The Wall Street Journal wrote an article about Bitcoin, which rose more than 50% in the past weeks. While the Bitcoin price was testing $ 19,000, WSJ said that this rise for BTC attracted large masses; He stated that investors such as Paul Tudor Jones and Stanley Druckenmiller have also started to appear in this Bitcoin field.
In the article written by Paul Vigna and Anna Hirtenstein, it was stated that more Bitcoin buyers were triggered with the participation of legendary investors. According to the Wall Street Journal, with old investors holding tight and new investors joining the Bitcoin network at a record level, the price came close to the all-time record of $ 20,000. As evidence for this, Bitcoin reserves on cryptocurrency exchanges have decreased by about 30% since the beginning of the year.

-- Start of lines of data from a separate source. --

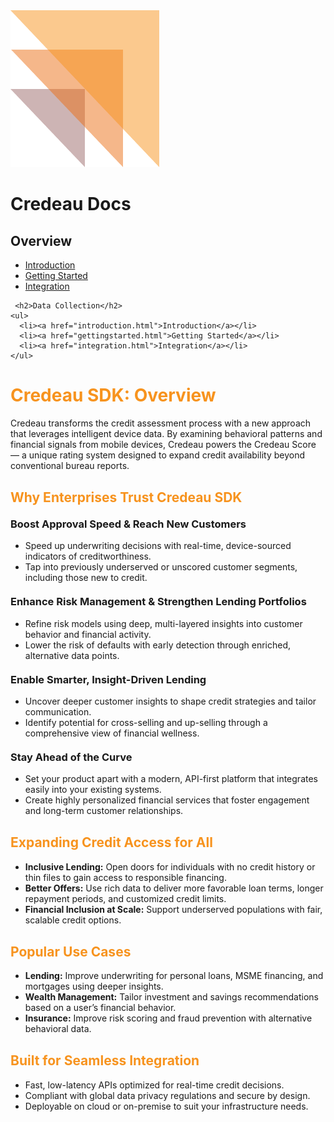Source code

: <link rel="stylesheet" href="assets/css/style.css" />

<div class="header">
  <img src="assets/images/credeaulogo.png" alt="Credeau Logo" class="logo" />
  <h1 class="title">Credeau Docs</h1>
</div>

<div class="layout">
  <div class="sidebar">
    <h2>Overview</h2>
    <ul>
      <li><a href="introduction.html">Introduction</a></li>
      <li><a href="gettingstarted.html">Getting Started</a></li>
      <li><a href="integration.html">Integration</a></li>
    </ul>

     <h2>Data Collection</h2>
    <ul>
      <li><a href="introduction.html">Introduction</a></li>
      <li><a href="gettingstarted.html">Getting Started</a></li>
      <li><a href="integration.html">Integration</a></li>
    </ul>

  </div>

  <div class="content">
  <h1 style="color: #f7931e;">Credeau SDK: Overview</h1>
  <p>
    Credeau transforms the credit assessment process with a new approach that leverages intelligent device data. By examining behavioral patterns and financial signals from mobile devices, Credeau powers the Credeau Score — a unique rating system designed to expand credit availability beyond conventional bureau reports.
  </p>

  <h2 style="margin-top: 30px; color: #f7931e;">Why Enterprises Trust Credeau SDK</h2>

  <h3 style="margin-top: 20px;">Boost Approval Speed & Reach New Customers</h3>
  <ul>
    <li>Speed up underwriting decisions with real-time, device-sourced indicators of creditworthiness.</li>
    <li>Tap into previously underserved or unscored customer segments, including those new to credit.</li>
  </ul>

  <h3 style="margin-top: 20px;">Enhance Risk Management & Strengthen Lending Portfolios</h3>
  <ul>
    <li>Refine risk models using deep, multi-layered insights into customer behavior and financial activity.</li>
    <li>Lower the risk of defaults with early detection through enriched, alternative data points.</li>
  </ul>

  <h3 style="margin-top: 20px;">Enable Smarter, Insight-Driven Lending</h3>
  <ul>
    <li>Uncover deeper customer insights to shape credit strategies and tailor communication.</li>
    <li>Identify potential for cross-selling and up-selling through a comprehensive view of financial wellness.</li>
  </ul>

  <h3 style="margin-top: 20px;">Stay Ahead of the Curve</h3>
  <ul>
    <li>Set your product apart with a modern, API-first platform that integrates easily into your existing systems.</li>
    <li>Create highly personalized financial services that foster engagement and long-term customer relationships.</li>
  </ul>

  <h2 style="margin-top: 30px; color: #f7931e;">Expanding Credit Access for All</h2>
  <ul>
    <li><strong>Inclusive Lending:</strong> Open doors for individuals with no credit history or thin files to gain access to responsible financing.</li>
    <li><strong>Better Offers:</strong> Use rich data to deliver more favorable loan terms, longer repayment periods, and customized credit limits.</li>
    <li><strong>Financial Inclusion at Scale:</strong> Support underserved populations with fair, scalable credit options.</li>
  </ul>

  <h2 style="margin-top: 30px; color: #f7931e;">Popular Use Cases</h2>
  <ul>
    <li><strong>Lending:</strong> Improve underwriting for personal loans, MSME financing, and mortgages using deeper insights.</li>
    <li><strong>Wealth Management:</strong> Tailor investment and savings recommendations based on a user’s financial behavior.</li>
    <li><strong>Insurance:</strong> Improve risk scoring and fraud prevention with alternative behavioral data.</li>
  </ul>

  <h2 style="margin-top: 30px; color: #f7931e;">Built for Seamless Integration</h2>
  <ul>
    <li>Fast, low-latency APIs optimized for real-time credit decisions.</li>
    <li>Compliant with global data privacy regulations and secure by design.</li>
    <li>Deployable on cloud or on-premise to suit your infrastructure needs.</li>
  </ul>
</div>

</div>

“Bitcoin has begun to act as a hedge”
The Wall Street Journal article mentions Bitcoin as “designed to have a steady supply that makes it resistant to inflation.” According to the WSJ, while central banks are increasing inflation this year, Bitcoin has become even more valuable in the eyes of investors, who will be a hedge asset.
The Wall Street Journal stated that one of the factors that helped this interest is that many platforms that facilitate BTC trading have become more familiar. WSJ also included the statements of Dan Morehead, CEO of Pantera Capital, who has been investing in the cryptocurrency industry since 2013. Morehead suggested that cryptocurrency platforms, which have become even more accessible with Bitcoin’s potential as an inflation protection, is what is driving this year.

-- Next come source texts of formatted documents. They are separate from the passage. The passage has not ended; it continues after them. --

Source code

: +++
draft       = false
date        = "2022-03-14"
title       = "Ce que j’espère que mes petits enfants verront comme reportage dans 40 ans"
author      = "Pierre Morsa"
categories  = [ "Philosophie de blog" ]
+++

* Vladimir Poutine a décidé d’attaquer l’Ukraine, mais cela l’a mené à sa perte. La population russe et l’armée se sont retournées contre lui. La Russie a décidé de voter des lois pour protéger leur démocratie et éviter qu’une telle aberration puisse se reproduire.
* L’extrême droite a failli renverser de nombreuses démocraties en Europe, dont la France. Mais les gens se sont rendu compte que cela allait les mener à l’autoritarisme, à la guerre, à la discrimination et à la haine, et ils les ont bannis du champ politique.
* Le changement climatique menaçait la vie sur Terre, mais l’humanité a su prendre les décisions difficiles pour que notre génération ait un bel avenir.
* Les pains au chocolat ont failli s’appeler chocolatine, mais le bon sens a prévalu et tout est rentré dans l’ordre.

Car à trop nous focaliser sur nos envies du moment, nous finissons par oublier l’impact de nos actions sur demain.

“The value of paper money is falling, not that of Bitcoin”
“The industry is not as amateur as in 2017”
According to The Wall Street Journal, while Bitcoin rose to $ 20,000 in 2017, the cryptocurrency industry was not yet ready for it. Except for startup cryptocurrency exchanges, there were hardly any trades available, and BTC had little practical value. According to the WSJ, the market lacked momentum and new investors dried up and disappeared.

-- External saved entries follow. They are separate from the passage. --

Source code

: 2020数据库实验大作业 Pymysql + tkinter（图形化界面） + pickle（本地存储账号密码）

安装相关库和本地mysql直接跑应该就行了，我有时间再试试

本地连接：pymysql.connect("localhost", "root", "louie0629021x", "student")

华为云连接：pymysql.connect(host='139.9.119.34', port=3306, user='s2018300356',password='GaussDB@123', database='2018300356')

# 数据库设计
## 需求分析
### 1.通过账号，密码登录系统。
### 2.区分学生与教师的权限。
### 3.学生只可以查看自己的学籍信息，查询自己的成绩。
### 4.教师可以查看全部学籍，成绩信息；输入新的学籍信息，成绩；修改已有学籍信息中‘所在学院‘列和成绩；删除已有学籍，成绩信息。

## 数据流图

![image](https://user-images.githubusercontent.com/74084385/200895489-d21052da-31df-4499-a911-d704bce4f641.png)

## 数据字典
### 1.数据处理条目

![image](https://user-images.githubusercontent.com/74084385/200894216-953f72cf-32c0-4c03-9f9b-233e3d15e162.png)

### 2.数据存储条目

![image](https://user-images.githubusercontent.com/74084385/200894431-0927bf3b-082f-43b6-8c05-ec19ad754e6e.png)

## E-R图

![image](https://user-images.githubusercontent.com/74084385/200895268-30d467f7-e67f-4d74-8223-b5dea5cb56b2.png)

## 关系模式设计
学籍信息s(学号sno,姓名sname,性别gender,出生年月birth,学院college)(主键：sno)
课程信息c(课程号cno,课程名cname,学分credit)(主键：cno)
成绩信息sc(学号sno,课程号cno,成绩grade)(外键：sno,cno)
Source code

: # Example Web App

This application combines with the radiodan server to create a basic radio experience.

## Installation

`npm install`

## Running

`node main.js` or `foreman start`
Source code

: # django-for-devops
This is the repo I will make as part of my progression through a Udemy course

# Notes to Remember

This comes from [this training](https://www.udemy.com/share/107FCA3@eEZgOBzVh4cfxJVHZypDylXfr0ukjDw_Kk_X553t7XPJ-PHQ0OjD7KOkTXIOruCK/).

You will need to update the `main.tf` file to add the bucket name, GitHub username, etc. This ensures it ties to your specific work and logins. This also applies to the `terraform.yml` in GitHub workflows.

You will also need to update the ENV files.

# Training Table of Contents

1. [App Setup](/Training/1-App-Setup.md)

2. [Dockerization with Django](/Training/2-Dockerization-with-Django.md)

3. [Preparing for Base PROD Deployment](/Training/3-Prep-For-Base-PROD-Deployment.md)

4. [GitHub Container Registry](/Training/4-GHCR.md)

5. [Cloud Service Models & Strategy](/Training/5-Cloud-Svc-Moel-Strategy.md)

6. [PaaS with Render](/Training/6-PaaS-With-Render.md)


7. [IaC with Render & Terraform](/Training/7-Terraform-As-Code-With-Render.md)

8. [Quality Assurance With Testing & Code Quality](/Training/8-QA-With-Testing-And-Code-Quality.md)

However, WSJ said that today most Bitcoin bulls argue that these conditions have changed, and the outlook for Bitcoin is much clearer than it was in 2017. WSJ, CME Group Inc., Intercontinental Exchange Inc. He underlined that well-established companies such as Fidelty Investments and Fidelty Investments have started to offer services for cryptocurrency trading. In addition, WSJ emphasizes the success of the crypto money fund Grayscale; He said that PayPal’s involvement in the cryptocurrency industry should not be forgotten.